Author: [Generated for educational purposes]
Subject: Physics / Technical Mechanics – Statics
Grade Level: 3rd or 4th year of secondary school (Gymnasium or Technical School)
Length: Approx. 2500+ words
When solving a statics problem with a fixed support (cantilever beam or a beam with one fixed end and other supports), follow these 7 steps:
Crucial tip for fixed supports: Always take the sum of moments about the fixed point – then (R_x) and (R_y) have zero moment arm, so (M_A) is directly determined.
1. The "Template" Trap A common flaw in some statics collections is the use of "template solving." The solutions provide a formula for a specific scenario (e.g., "Force on an inclined plane = $mg \sin \alpha$") without explaining why the angle is alpha.

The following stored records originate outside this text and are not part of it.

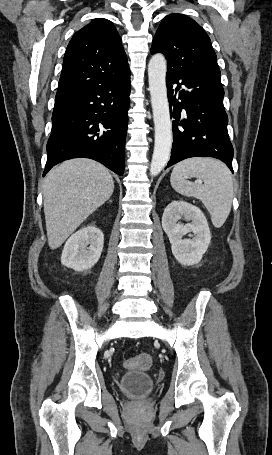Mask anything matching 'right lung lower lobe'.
I'll use <instances>...</instances> for the list:
<instances>
[{"label":"right lung lower lobe","mask_w":272,"mask_h":455,"mask_svg":"<svg viewBox=\"0 0 272 455\" xmlns=\"http://www.w3.org/2000/svg\"><path fill=\"white\" fill-rule=\"evenodd\" d=\"M130 88L128 74L55 100L43 176L76 157L97 160L123 175Z\"/></svg>","instance_id":"1"}]
</instances>
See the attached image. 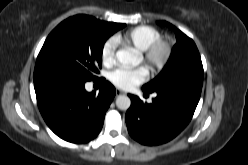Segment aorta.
<instances>
[{"label":"aorta","mask_w":248,"mask_h":165,"mask_svg":"<svg viewBox=\"0 0 248 165\" xmlns=\"http://www.w3.org/2000/svg\"><path fill=\"white\" fill-rule=\"evenodd\" d=\"M116 58L121 64L125 65H138L140 63V58L138 54L132 50L121 49L116 53ZM131 105V100L126 95H120L116 99V106L120 110H127Z\"/></svg>","instance_id":"1"}]
</instances>
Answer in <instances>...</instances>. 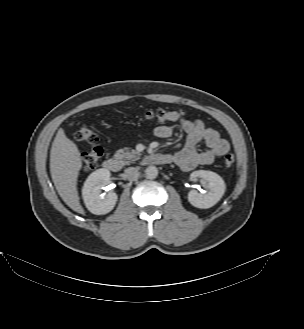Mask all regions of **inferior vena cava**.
Returning a JSON list of instances; mask_svg holds the SVG:
<instances>
[{
	"label": "inferior vena cava",
	"mask_w": 304,
	"mask_h": 329,
	"mask_svg": "<svg viewBox=\"0 0 304 329\" xmlns=\"http://www.w3.org/2000/svg\"><path fill=\"white\" fill-rule=\"evenodd\" d=\"M125 176L130 181H135L139 177L138 169L135 167H128L125 169Z\"/></svg>",
	"instance_id": "inferior-vena-cava-1"
}]
</instances>
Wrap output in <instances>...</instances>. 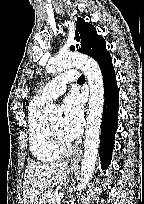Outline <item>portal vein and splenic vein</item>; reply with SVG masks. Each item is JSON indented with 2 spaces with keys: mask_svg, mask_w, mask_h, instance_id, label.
Returning a JSON list of instances; mask_svg holds the SVG:
<instances>
[{
  "mask_svg": "<svg viewBox=\"0 0 144 204\" xmlns=\"http://www.w3.org/2000/svg\"><path fill=\"white\" fill-rule=\"evenodd\" d=\"M64 193H57L55 196L51 197V200H60L63 197Z\"/></svg>",
  "mask_w": 144,
  "mask_h": 204,
  "instance_id": "obj_1",
  "label": "portal vein and splenic vein"
}]
</instances>
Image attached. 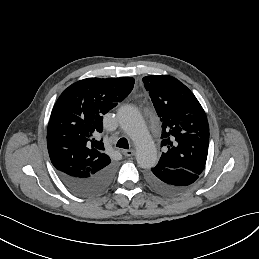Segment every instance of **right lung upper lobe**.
Segmentation results:
<instances>
[{
  "instance_id": "right-lung-upper-lobe-1",
  "label": "right lung upper lobe",
  "mask_w": 259,
  "mask_h": 259,
  "mask_svg": "<svg viewBox=\"0 0 259 259\" xmlns=\"http://www.w3.org/2000/svg\"><path fill=\"white\" fill-rule=\"evenodd\" d=\"M134 78H87L69 86L58 98L47 129L53 166L74 177H89L111 163L99 133L103 115L123 101Z\"/></svg>"
}]
</instances>
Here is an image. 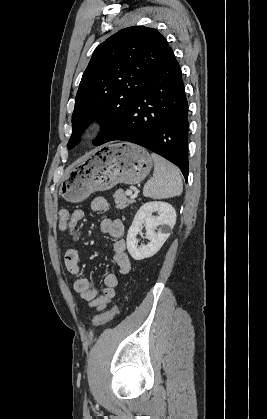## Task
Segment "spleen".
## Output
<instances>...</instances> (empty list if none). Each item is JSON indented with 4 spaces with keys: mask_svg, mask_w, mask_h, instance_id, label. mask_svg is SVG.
<instances>
[{
    "mask_svg": "<svg viewBox=\"0 0 267 419\" xmlns=\"http://www.w3.org/2000/svg\"><path fill=\"white\" fill-rule=\"evenodd\" d=\"M151 157L154 161L153 178L144 185L143 195L151 199L180 196L183 184L179 170L155 153Z\"/></svg>",
    "mask_w": 267,
    "mask_h": 419,
    "instance_id": "1",
    "label": "spleen"
}]
</instances>
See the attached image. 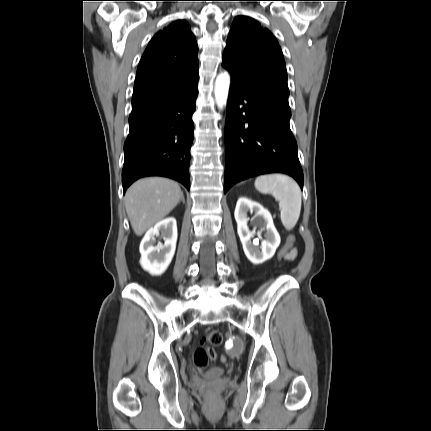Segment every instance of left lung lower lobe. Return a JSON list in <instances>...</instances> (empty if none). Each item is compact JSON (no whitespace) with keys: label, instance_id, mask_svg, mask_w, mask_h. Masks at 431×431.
<instances>
[{"label":"left lung lower lobe","instance_id":"0a47b994","mask_svg":"<svg viewBox=\"0 0 431 431\" xmlns=\"http://www.w3.org/2000/svg\"><path fill=\"white\" fill-rule=\"evenodd\" d=\"M290 109L231 81L225 126L226 193L234 184L266 173L292 176L303 189Z\"/></svg>","mask_w":431,"mask_h":431}]
</instances>
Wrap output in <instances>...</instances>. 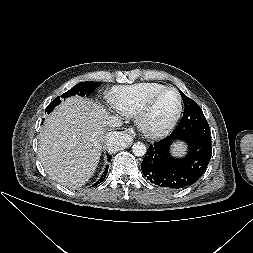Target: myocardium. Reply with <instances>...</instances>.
I'll return each instance as SVG.
<instances>
[{
    "label": "myocardium",
    "mask_w": 253,
    "mask_h": 253,
    "mask_svg": "<svg viewBox=\"0 0 253 253\" xmlns=\"http://www.w3.org/2000/svg\"><path fill=\"white\" fill-rule=\"evenodd\" d=\"M167 91H173L177 95V98H178L177 110L175 114L173 115V117L166 124L160 127H156V128L150 127L147 123V116L154 102L156 101V99ZM182 106H183L182 96L180 92L174 87H164L154 92L153 94H151L145 99L142 107L140 108L138 114L136 115V124L139 130L146 136L151 137V138L161 137L167 134L176 125L182 112Z\"/></svg>",
    "instance_id": "myocardium-1"
}]
</instances>
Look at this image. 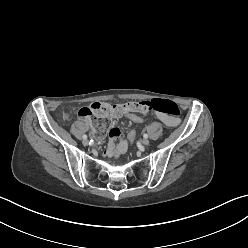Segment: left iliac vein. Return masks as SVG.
Here are the masks:
<instances>
[{
	"label": "left iliac vein",
	"mask_w": 248,
	"mask_h": 248,
	"mask_svg": "<svg viewBox=\"0 0 248 248\" xmlns=\"http://www.w3.org/2000/svg\"><path fill=\"white\" fill-rule=\"evenodd\" d=\"M149 143H150L149 140L146 138L142 140V144L145 146L149 145Z\"/></svg>",
	"instance_id": "obj_1"
}]
</instances>
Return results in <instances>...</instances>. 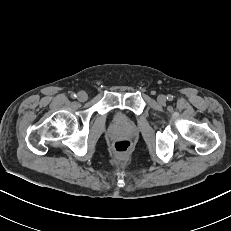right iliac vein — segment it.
<instances>
[{"instance_id":"right-iliac-vein-1","label":"right iliac vein","mask_w":231,"mask_h":231,"mask_svg":"<svg viewBox=\"0 0 231 231\" xmlns=\"http://www.w3.org/2000/svg\"><path fill=\"white\" fill-rule=\"evenodd\" d=\"M87 98H88V95H87V93H86L85 91H80V92H78V94H77V99H78L79 101L84 102V101L87 100Z\"/></svg>"}]
</instances>
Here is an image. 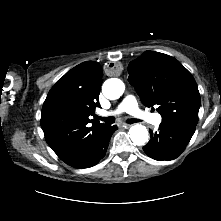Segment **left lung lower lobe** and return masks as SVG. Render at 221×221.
Listing matches in <instances>:
<instances>
[{
	"label": "left lung lower lobe",
	"instance_id": "1",
	"mask_svg": "<svg viewBox=\"0 0 221 221\" xmlns=\"http://www.w3.org/2000/svg\"><path fill=\"white\" fill-rule=\"evenodd\" d=\"M196 125L194 122H161L158 132L150 130L151 139L143 150L155 160H173L189 143Z\"/></svg>",
	"mask_w": 221,
	"mask_h": 221
}]
</instances>
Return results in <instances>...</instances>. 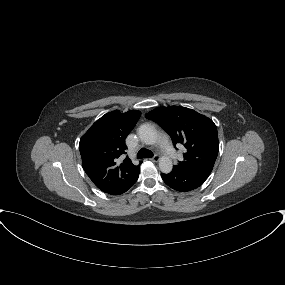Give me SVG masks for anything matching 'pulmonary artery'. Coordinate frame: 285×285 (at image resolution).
<instances>
[{
  "label": "pulmonary artery",
  "mask_w": 285,
  "mask_h": 285,
  "mask_svg": "<svg viewBox=\"0 0 285 285\" xmlns=\"http://www.w3.org/2000/svg\"><path fill=\"white\" fill-rule=\"evenodd\" d=\"M159 139H160V143L164 149L165 154L169 157H174L176 155V153L170 144V140H169L168 136L166 134L162 133V134H160Z\"/></svg>",
  "instance_id": "e3ab8cb5"
}]
</instances>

Students often memorize the formula rather than the vector decomposition method, leading to failure when the problem setup changes slightly.
2. Complexity Jumps Sometimes, the jump from basic equilibrium to problems involving torque (moment sile) is too abrupt. A student may master horizontal forces but get lost when rotation is introduced. The best materials include intermediate "bridge" problems that combine forces and rotation gently.
3. Real-World Context While technical "fixed" problems are necessary for exams, they can be dry. More modern materials attempt to contextualize statics in architecture (bridges, cranes) or biomechanics, making the abstract vectors feel more tangible.
This paper provides a thorough examination of statics problems in high school curricula, with special emphasis on fixed supports (uklještenje). While pin supports and rollers are common, fixed supports introduce bending moments and horizontal/vertical reactions. The paper covers theoretical foundations, step-by-step problem-solving strategies, common mistakes, and a large set of worked examples and homework tasks. The goal is to equip students with a systematic method for solving any statics problem involving a fixed end. End of Paper This paper is intended for
A beam fixed at wall A, length 4 m. A horizontal force of 300 N acts to the right at 1.5 m above the beam (attached via a bracket – force is horizontal). A vertical force of 500 N acts downward at 3 m from A. Find (R_Ax, R_Ay, M_A).